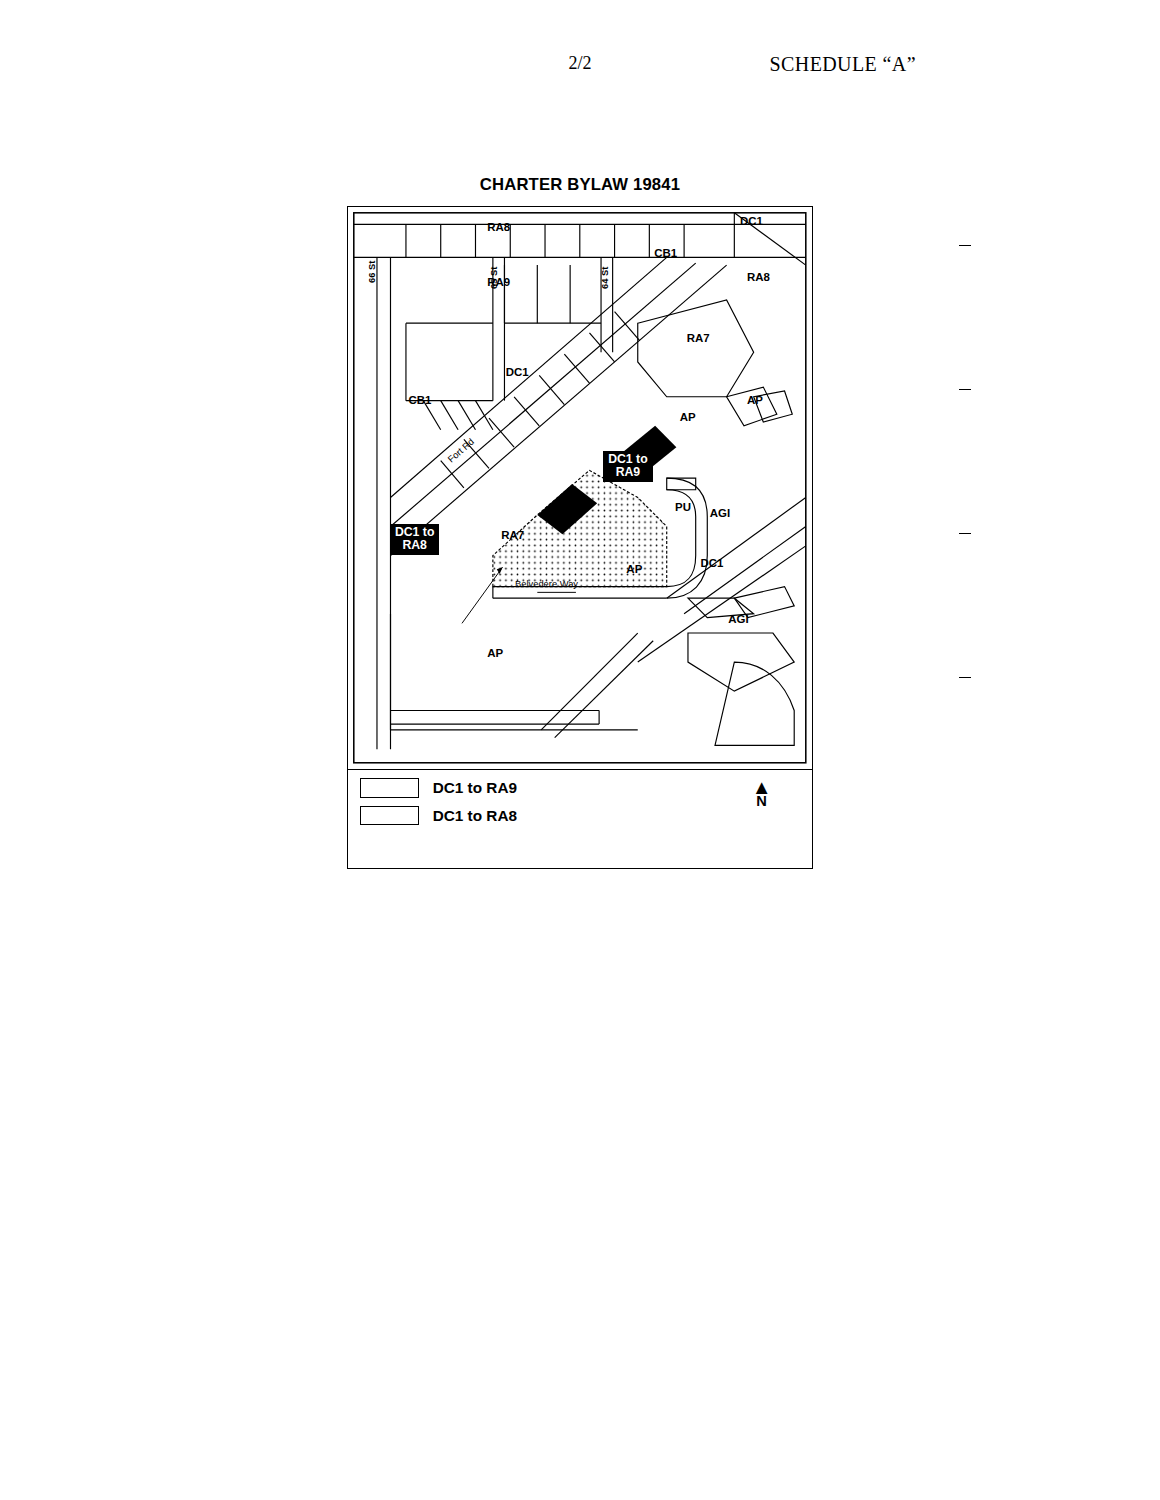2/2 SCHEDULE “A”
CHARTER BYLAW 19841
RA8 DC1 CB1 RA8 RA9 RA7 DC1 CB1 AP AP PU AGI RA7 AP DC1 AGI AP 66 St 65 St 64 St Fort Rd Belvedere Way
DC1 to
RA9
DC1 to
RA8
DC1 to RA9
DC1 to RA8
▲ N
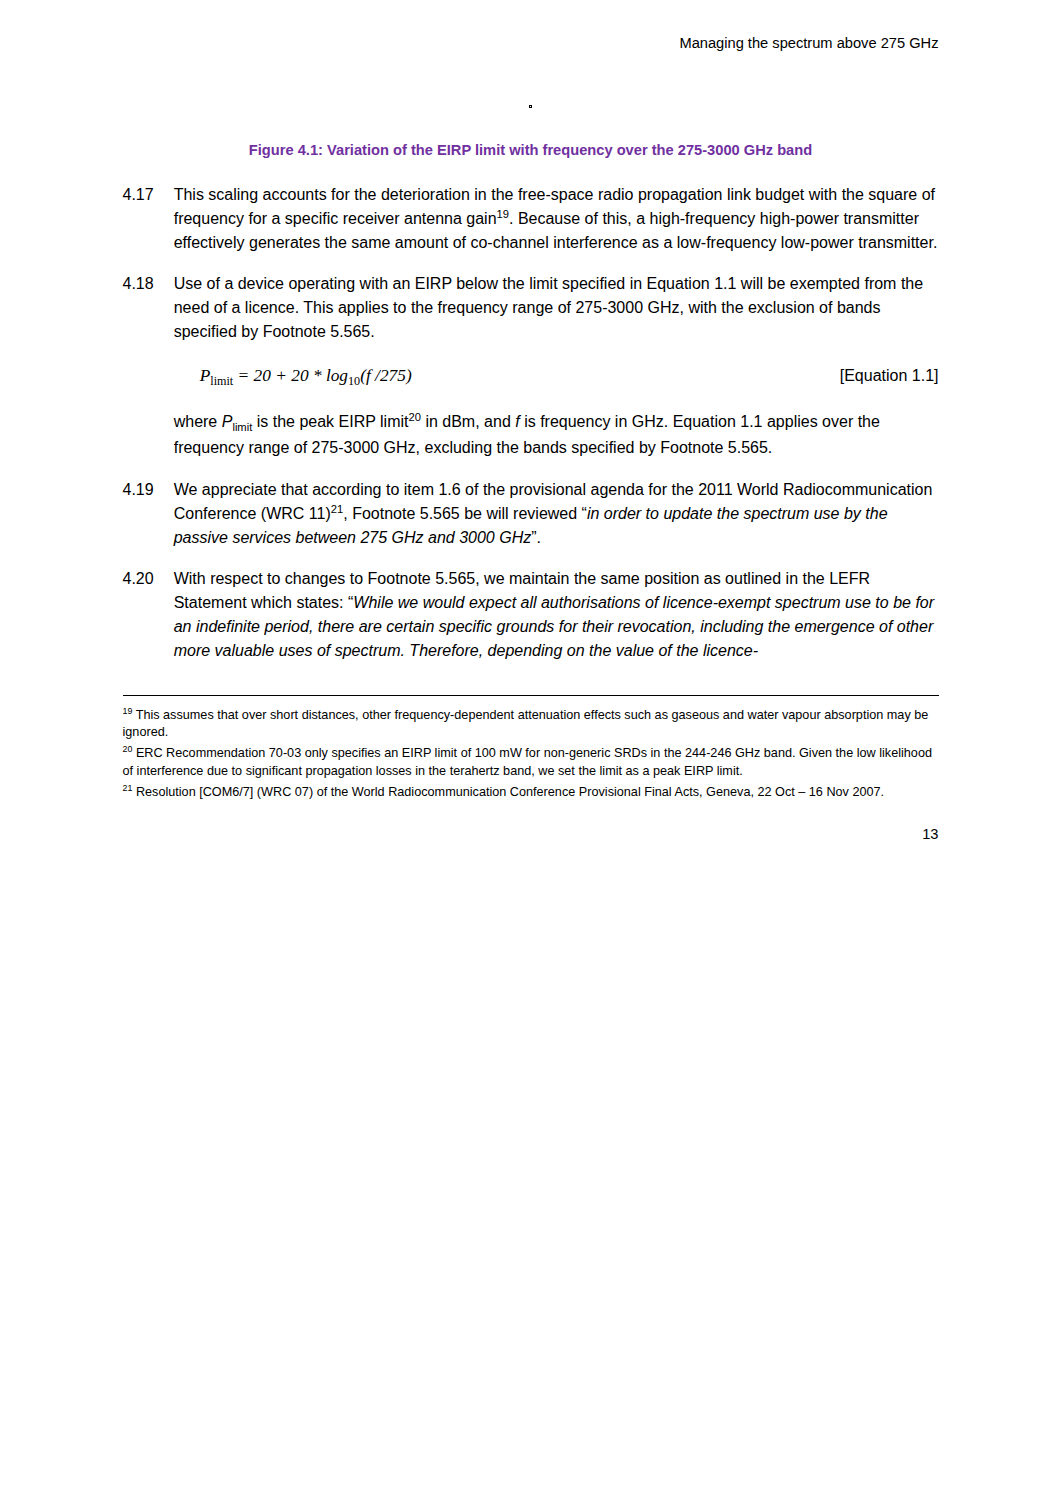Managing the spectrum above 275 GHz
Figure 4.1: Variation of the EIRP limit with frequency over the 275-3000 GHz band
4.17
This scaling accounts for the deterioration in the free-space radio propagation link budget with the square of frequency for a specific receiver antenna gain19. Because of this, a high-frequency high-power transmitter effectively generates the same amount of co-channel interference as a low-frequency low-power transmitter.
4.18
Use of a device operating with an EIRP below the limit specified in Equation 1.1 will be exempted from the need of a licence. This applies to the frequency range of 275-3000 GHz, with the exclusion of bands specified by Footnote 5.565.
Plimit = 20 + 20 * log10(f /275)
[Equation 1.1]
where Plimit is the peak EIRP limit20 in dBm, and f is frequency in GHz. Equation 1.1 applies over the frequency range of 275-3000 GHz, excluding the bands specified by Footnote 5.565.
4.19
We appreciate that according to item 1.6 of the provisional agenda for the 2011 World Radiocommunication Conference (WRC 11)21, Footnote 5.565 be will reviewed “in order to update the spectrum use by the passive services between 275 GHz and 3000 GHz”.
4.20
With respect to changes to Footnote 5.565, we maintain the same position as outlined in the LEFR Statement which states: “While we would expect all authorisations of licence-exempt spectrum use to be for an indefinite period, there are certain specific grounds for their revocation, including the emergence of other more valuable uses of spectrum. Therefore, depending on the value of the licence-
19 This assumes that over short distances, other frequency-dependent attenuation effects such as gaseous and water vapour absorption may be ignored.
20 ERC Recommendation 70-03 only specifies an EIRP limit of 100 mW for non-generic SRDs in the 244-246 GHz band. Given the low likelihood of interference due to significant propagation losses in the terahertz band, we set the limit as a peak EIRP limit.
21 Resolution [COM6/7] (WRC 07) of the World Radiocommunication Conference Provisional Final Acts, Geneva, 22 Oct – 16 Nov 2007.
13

________

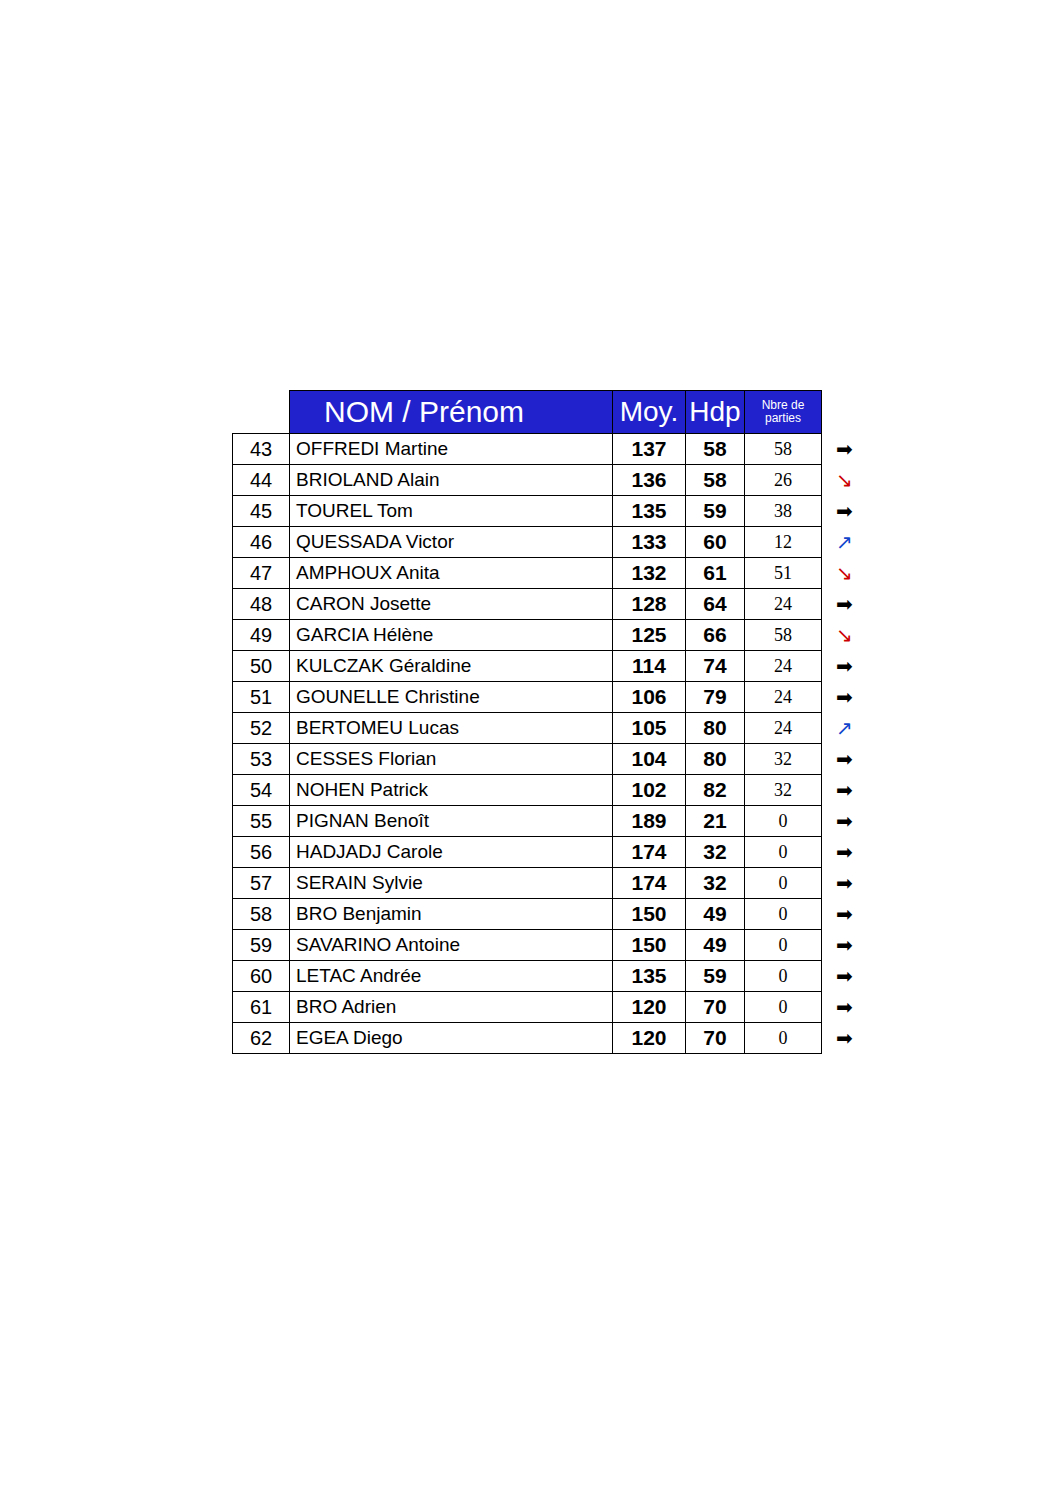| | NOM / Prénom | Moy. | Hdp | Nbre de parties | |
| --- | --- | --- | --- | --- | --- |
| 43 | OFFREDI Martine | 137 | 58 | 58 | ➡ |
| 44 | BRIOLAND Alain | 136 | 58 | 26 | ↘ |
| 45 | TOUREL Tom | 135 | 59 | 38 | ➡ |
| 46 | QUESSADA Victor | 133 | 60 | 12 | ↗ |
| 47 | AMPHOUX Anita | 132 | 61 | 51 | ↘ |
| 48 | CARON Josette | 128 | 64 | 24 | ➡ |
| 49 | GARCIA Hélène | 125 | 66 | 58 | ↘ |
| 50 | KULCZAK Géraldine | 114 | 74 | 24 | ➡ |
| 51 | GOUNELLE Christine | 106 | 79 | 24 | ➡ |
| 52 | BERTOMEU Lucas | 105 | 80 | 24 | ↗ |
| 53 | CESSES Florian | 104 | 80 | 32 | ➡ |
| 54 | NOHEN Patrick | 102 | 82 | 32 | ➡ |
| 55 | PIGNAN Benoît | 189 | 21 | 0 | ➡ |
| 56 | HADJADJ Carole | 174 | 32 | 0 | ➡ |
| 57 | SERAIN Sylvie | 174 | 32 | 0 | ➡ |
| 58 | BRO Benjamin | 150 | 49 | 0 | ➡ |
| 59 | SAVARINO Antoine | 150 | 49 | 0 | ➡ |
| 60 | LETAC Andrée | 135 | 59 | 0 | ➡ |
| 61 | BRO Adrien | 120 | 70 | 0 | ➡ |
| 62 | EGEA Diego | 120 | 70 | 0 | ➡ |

________

# Work order
Report each line above that includes the string "specified".

# Result of the exercise
Use of a device operating with an EIRP below the limit specified in Equation 1.1 will be exempted from the need of a licence. This applies to the frequency range of 275-3000 GHz, with the exclusion of bands specified by Footnote 5.565.
where Plimit is the peak EIRP limit20 in dBm, and f is frequency in GHz. Equation 1.1 applies over the frequency range of 275-3000 GHz, excluding the bands specified by Footnote 5.565.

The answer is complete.